For some reason, all this made Leah rather bitter and pissy.
Then a fit of anger makes her transform into a werewolf, even though werewolves are supposed to be all boys. The shock of his DAUGHTER doing such a masculine thing as turning into a werewolf gives her father a heart attack.
So basically, she killed her father.
Because she did something that men do.
So now she’s part of the werewolf pack, and everyone resents her feminine intrusion on their cozy little man-club. It doesn’t help that they can read each other’s minds, and Leah’s pissiness about the whole my-boyfriend-dumped-me-for-my-cousin-and-now-I-hear-all-his-horny-thoughts-about-her thing just adds to their disgust with her.
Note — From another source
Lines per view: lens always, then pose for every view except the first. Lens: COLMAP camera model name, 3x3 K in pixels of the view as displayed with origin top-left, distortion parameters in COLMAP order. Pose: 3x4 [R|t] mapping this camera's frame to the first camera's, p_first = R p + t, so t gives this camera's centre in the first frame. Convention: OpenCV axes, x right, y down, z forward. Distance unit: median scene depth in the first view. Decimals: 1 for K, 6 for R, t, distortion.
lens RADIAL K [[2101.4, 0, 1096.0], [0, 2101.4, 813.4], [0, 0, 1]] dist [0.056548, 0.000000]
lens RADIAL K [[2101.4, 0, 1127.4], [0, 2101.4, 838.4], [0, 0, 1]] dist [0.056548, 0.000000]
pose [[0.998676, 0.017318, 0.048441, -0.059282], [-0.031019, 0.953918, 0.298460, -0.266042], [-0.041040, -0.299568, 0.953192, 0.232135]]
Oh, and becoming a werewolf apparently made her infertile, because women in Twilight can’t be supernatural and capable of making babies at the same time (but men can).
Leah is almost always referred to negatively, with words like “harpy” and “shrew”.
In the middle of Breaking Dawn, she and Jacob start to get close, because Jacob’s mooning over Bella helps him understand what it might be like for Leah to have lost HER love of her life, and he realizes that while anger certainly is unbecoming in a woman, it can sometimes be understandable.
But then Jacob falls in love with a cute, curly-haired vampire baby, and Leah is left out in the cold with no one.
The moral? If you aren’t a helpless martyr and a complete doormat, you don’t get love.
Thank you, Captain Obvious.
You’re welcome, Leah. I’m sorry you weren’t born into the Potterverse instead.